Speaking to The Bookseller about the programming, Ted Hodgkinson, head of literature and spoken word at the Southbank Centre, said: “We needed to come back with a programme that really mattered, and embodied everything that is good about literature, and give more people a celebratory, joyful experience.
“I wanted the festival to be an opportunity to reconnect and see people, particularly friends, who bring so much joy and meaning to our lives but don’t often get all the credit they deserve. Iconic friendships in literature have taken on a new significance in recent years, but the theme of it, while it runs through so many novels, is often underexplored, and the focus is on family and romance and marriage. For many of us, friendships are the defining relationships in our lives. The festival is an opportunity to really explore the whole terrain of friendship and the challenging aspects of it too—the programme includes discussions on the effects of social media, and how that hall of mirrors can distort and destroy those bonds.”
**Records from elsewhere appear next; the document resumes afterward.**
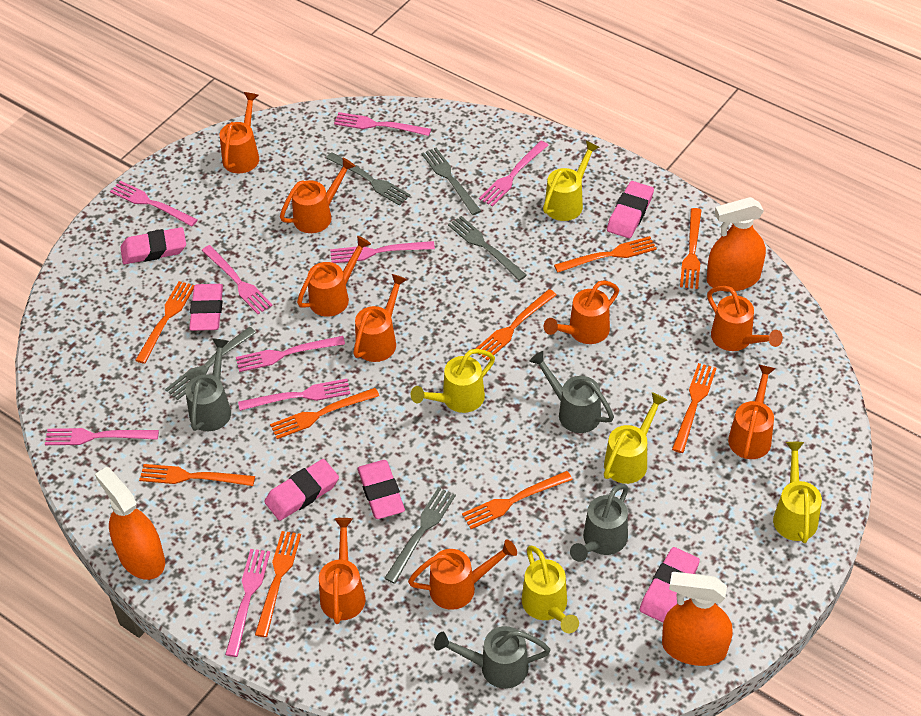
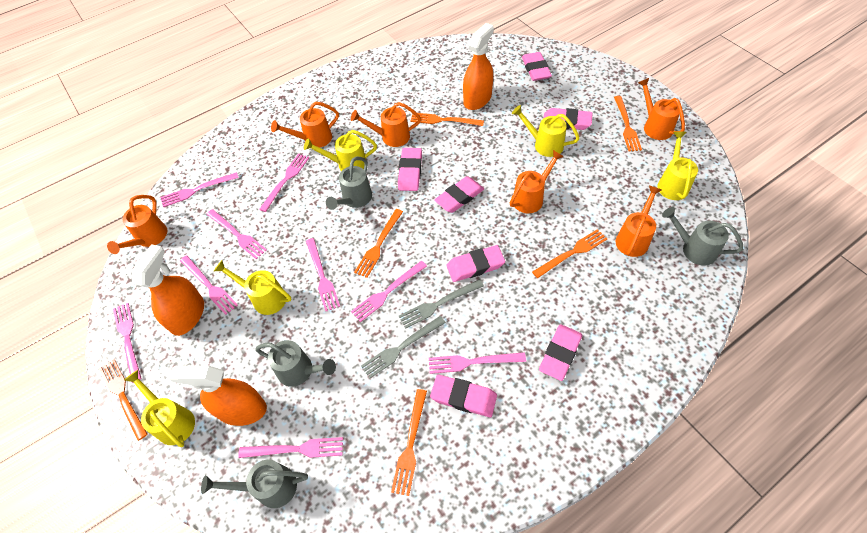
grey fork: 5 -> 2
orange fork: 9 -> 6
orange watering can: 9 -> 6
pink eraser: 6 -> 7

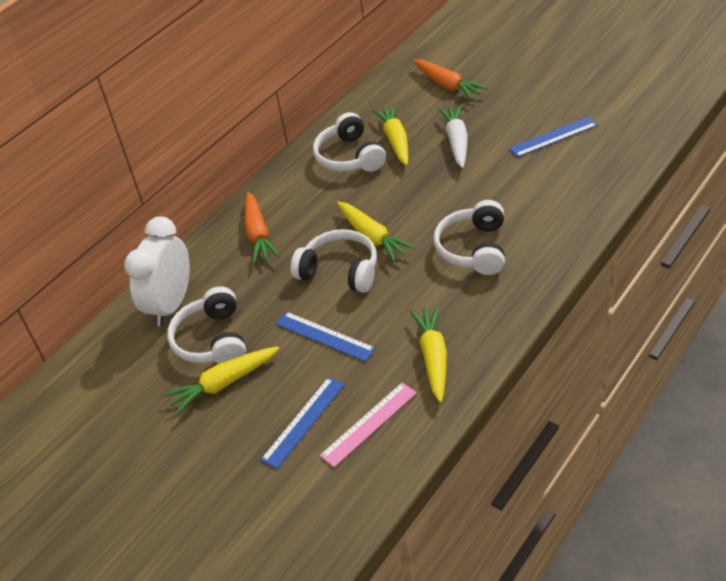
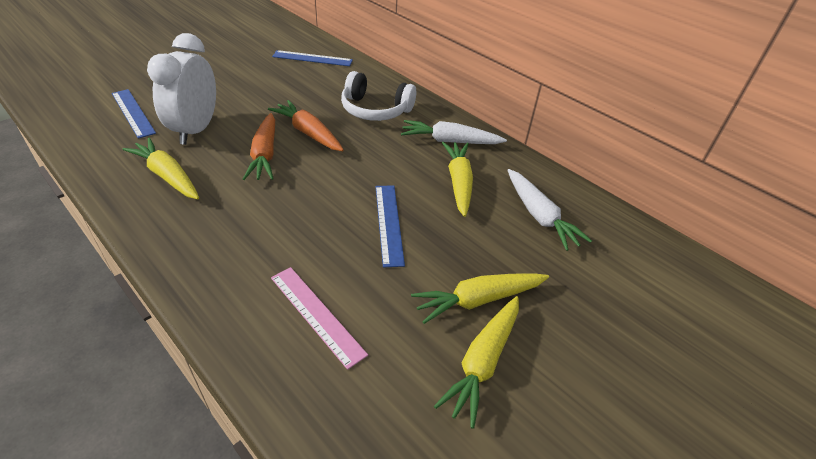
white carrot: 1 -> 2
white headphones: 4 -> 1

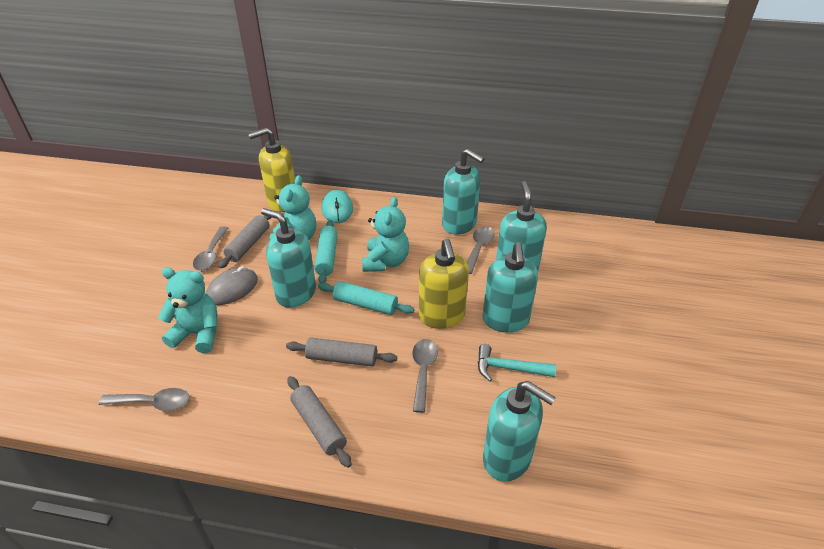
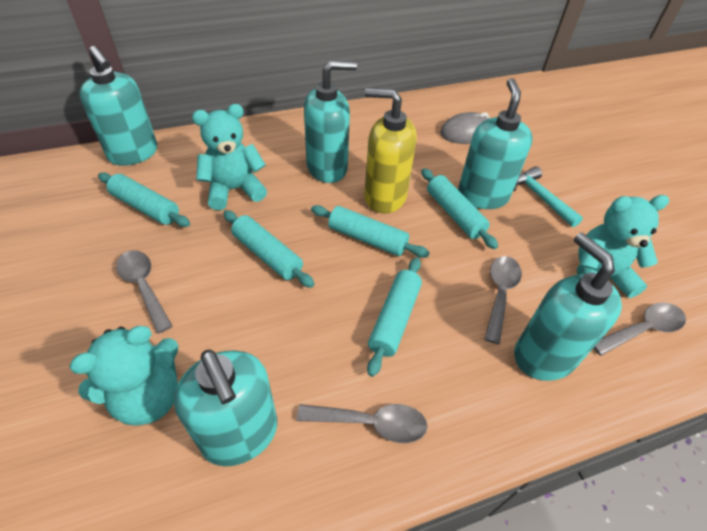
grey rolling pin: 3 -> 0
turquoise mouse: 1 -> 0
turquoise rolling pin: 2 -> 5
yellow soap dispenser: 2 -> 1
Hodgkinson anticipates hybridity will become “an integrated part” of the festival moving forward. “Streaming is not something that will completely replace the experience of being in a room with your favourite writers and poets,” he said. “The popularity of live literature events is in some sense a response to the screen-based life. We seek out interactions with writers in a congregational setting because there's very little distance. It's a very intimate experience and a fundamental part of what we do, but the digital dimension has opened up accessibility, and our events are reaching people far beyond the city.
"Our new streaming partnership with DICE means our most sought after events continue to be more accessible than ever, while the collective experience of being in the same room as a beloved author or poet remains at the heart of what we do.”